Serba-Serbi Batas Akhir Periode Lapor SPT, Muncul Scam hingga Keluhan Warganet soal Bayar Pajak

Jakarta. Batas akhir lapor Surat Pemberitahuan (SPT) Tahunan bagi Wajib Pajak (WP) semakin dekat. Kementerian Keuangan (Kemenkeu) melalui Direktorat Jenderal Pajak (DJP) dalam laman resminya di pajak.go.id, mengingatkan pada WP untuk melaporkan SPT Tahunan 2022 maksimal pada 31 Maret 2023. Sementara itu, WP badan usaha sebelum 30 April 2023.

Di akhir batas lapor SPT ini juga muncul banyak fenomena, mulai dari ancaman scam via aplikasi hingga warganet yang mengeluh soal bayar pajak di tengah banyaknya kasus yang menjerat pejabat pajak.

Laporan Analisis Indef: Meski Mengeluh, Warga Tetap Taat Pajak

Peneliti atau Data Analyst Continuum dari Institute for Development of Economics and Finance (Indef) Maisie Sagita mengungkap hasil analisis big data unggahan atau tweet warganet mengenai Taat Bayar Pajak di Era Fenomena Pejabat Pamer Harta.

“Dari data tersebut kami mencoba menganalisa bagaimana respons masyarakat terhadap kondisi perpajakan Indonesia.
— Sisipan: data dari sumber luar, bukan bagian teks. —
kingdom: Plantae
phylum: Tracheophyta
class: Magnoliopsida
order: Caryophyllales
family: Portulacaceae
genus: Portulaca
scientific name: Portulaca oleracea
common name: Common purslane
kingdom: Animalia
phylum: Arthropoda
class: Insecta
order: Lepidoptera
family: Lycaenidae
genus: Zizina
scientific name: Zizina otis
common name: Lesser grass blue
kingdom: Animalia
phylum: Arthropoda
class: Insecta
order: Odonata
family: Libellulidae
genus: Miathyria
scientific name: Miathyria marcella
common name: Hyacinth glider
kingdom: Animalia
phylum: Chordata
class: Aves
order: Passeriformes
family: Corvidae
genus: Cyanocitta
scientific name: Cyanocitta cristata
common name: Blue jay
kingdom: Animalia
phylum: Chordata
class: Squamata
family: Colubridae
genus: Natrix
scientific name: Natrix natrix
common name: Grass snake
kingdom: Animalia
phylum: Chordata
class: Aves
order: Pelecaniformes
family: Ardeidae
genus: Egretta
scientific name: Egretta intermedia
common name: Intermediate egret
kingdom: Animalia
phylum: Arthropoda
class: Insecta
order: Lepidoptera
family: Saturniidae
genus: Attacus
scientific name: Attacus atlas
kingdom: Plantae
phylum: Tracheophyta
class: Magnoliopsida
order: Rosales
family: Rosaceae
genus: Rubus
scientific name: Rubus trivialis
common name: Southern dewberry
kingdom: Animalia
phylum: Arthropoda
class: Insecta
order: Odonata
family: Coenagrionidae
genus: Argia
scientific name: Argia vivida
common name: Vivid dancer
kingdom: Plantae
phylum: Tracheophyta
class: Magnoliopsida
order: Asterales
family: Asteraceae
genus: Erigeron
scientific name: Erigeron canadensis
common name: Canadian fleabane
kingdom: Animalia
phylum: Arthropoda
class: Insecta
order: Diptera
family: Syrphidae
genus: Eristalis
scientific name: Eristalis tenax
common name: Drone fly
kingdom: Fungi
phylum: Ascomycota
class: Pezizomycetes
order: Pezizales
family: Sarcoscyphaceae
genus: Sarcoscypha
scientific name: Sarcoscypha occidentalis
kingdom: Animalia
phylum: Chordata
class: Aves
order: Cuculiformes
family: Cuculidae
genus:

Yang kami dapatkan, hampir semua masyarakat di internet mengutarakan keluhan terkait pajak dan perilaku pegawai pajak,” kata dia

Karena keluhan, menurut Maisie, maka konteks sentimennya berarti menunjukkan persepsi yang negatif. Keluhan terbesar yang diutarakan itu adalah sebesar 62,7 persen masyarakat merasa lelah, karena sudah susah kerja, tapi kalau beli barang kena pajak. “Lalu, sebesar 21,6 persen yang merasa resah dengan kelakuan pegawai dan pejabat pemerintahan yang pamer harta,” kata dia.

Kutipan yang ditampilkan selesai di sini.